Bei diesem Kongress gab es drei Tendenzen (Tendenz A, B und C). Die "Tendenz B" um Christian Picquet, die für eine breit angelegte Partei eintrat, die vom linken Flügel der SP über die KP Grünen, den anderen trotzkistischen Gruppierungen usw. reichen sollte, erhielt 14% der Stimmen. Die "Tendenz C" erhielt 3%.
Die erste Etappe der Marschroute ist die Gründung von “Initiativkomitees" die, wie Olivier Besancenot sagt, offen, anonym sein sollen und sich in den nächsten Wochen vor allem an die von den linken Parteien Enttäuschten wenden werden, um die neu an diesem Projekt Interessierten vom Anbeginn mitgestalten zu lassen. Für April ist eine frankreichweite “Koordinationsversammlung “ vorgesehen. Im Juni soll eine konstituierende "Generalversammlung" stattfinden, die das Programm und die neuen Richtlinien, sowie die Statuten der Partei erarbeiten soll. Schließlich soll im Dezember 2008 der “Gründungskongress" folgen.
“Die LCR will vor allem jenes Vakuum, das durch die Schwächung der KP, die nicht mehr als gesamtpolitische Kraft existiert und durch die Orientierung der SP in Richtung Zentrum entstanden ist, füllen.“... “Im Vergleich zu den Sekten ist die Partei für uns nur ein Mittel, um ein Ziel zu erreichen" begründet Alain Krivine diesen historischen Beschluss.
Die Minorität um Christian Piquet, die in dieser Vorgangsweise nur eine "LCR-zwei in neuem Gewand" und eine Partei von Olivier Besancenot" sieht, muss erst noch überzeugt werden, dass dies nicht der Fall sein wird.
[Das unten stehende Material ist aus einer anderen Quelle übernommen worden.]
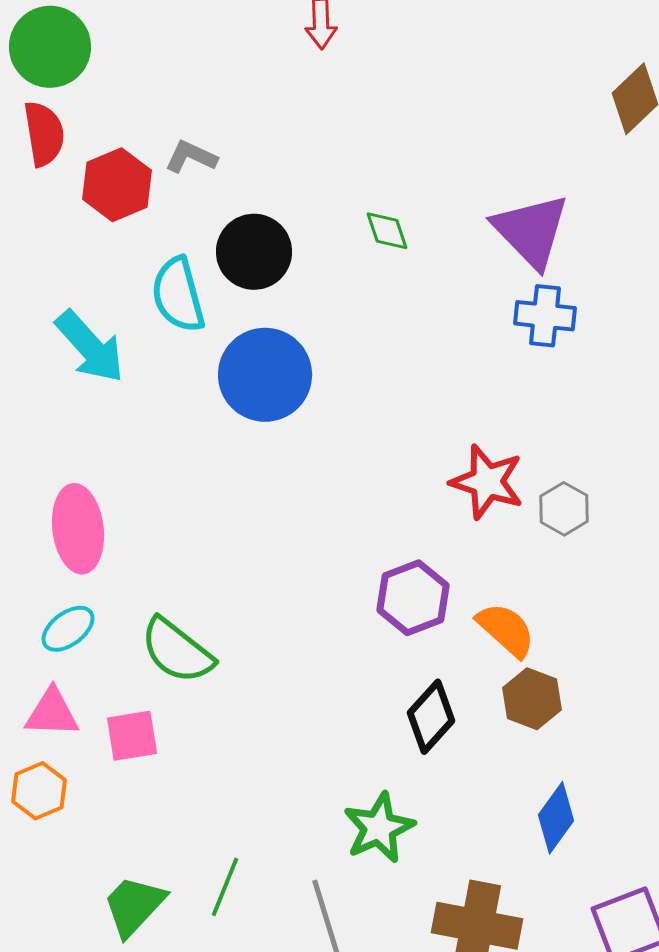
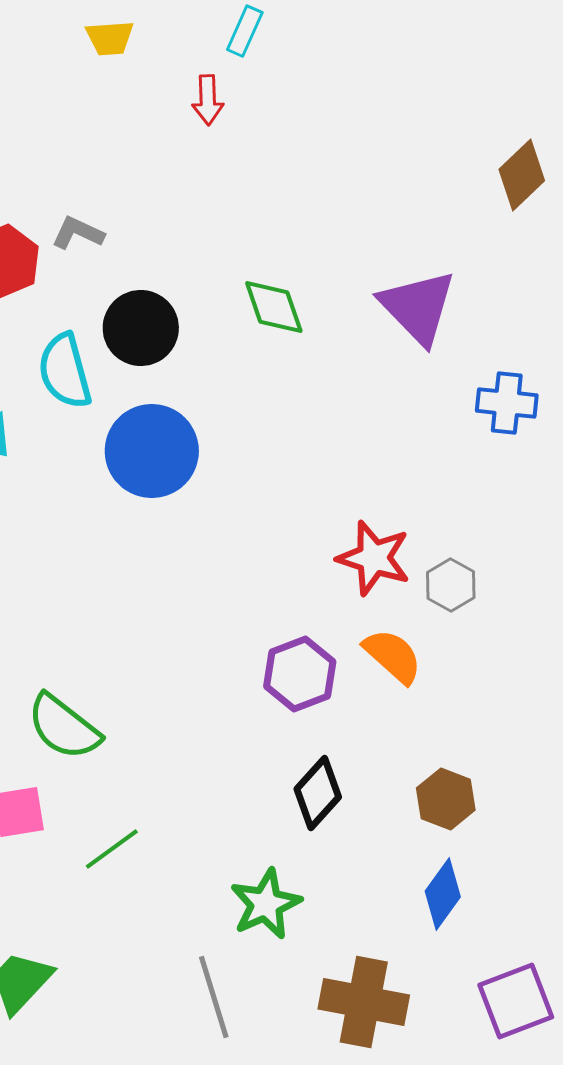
green diamond: (387, 231) -> (274, 307), size x1.4
blue cross: (545, 316) -> (507, 403), moved
orange semicircle: (506, 630) -> (393, 656), moved
brown hexagon: (532, 699) -> (446, 799), moved
green line: (225, 887) -> (112, 849), moved, turned 32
Für Alain Krivine ist der langjährige Versuch, mehrere Parteien von ihren Führungen her zusammenzuführen, fehlgeschlagen. Auch Olivier Besancenot stellt fest: "Nachdem Vereinigungbestrebungen über die Spitze seit 20 Jahren ohne Resultat verlaufen sind, wenden wir uns jetzt an die Basis, an die AktivistInnen von Arlette Laguiller, von José Bové, von Marie-George Buffet, den Grünen, an jene, die bei den gewerkschaftlichen Kämpfen aktiv sind, an die sozialistischen, kommunistischen, ökologischen und globalisierungskritischen AktivistInnen, die mit ihrer Spitze nicht mehr einverstanden sind. All jene, die auch nicht Mitglieder der LCR sind, können an diesem Konstruktionsprozess beteiligt sein. Wir wollen all jene vereinen, für die die Marktwirtschaft nicht die Zukunft der Gesellschaft, die Zukunft der Menschheit ist." Die neue antikapitalistische radikale Partei wird eine Neugründung auf programmatischer Ebene sein. In der Funktionsweise wird sie keine elitäre avantgardistische Partei sein, sondern den Aktivismus auf die breitere Gruppe der Engagierten abstimmen. Sie wird weiterhin internationalistisch bleiben, einen Bruch mit dem Kapitalismus anstreben, ganz unabhängig von der SP agieren und keine Zusammenarbeit mit diesem System eingehen. Sie muss innovativ sein und den Sozialismus des 21. Jahrhunderts erfinden.
Bei den im März stattfindenden Gemeinderatswahlen wird die LCR mit 209 Listen und in 36 der 37 Städte mit über 100.000 EinwohnerInnen präsent sein. Sie rechnet sich aber wenige Chancen auf Mandate aus. Dies wird aber den fix eingeschlagenen Kurs in Richtung neuer Partei nicht beeinflussen. Die KP und die Grünen gehen vor allem mit der sich immer weiter in Richtung Zentrum entwickelnden SP gemeinsame Listen ein. Auch LO hat Listen mit der SP eher angestrebt als zusammen mit der LCR.
Die konjukturellen Bedingungen für die Gründung einer solchen Partei sind sicherlich sehr günstig. Noch nie war ein Kandidat der radikalen Linken so populär und so breit verankert in den sozialen Kämpfen wie Olivier Besancenot. Die LCR war noch nie so einflussreich in den anti-neoliberalen Widerstandskämpfen. Die Krise von SP und KP war noch nie so tief. Die Popularitätswerte Sarkozys waren noch nie so tief gesunken.
Wir wünschen allen Engagierten in diesem Projekt für die neue antikapitalistische Partei bestes Gelingen.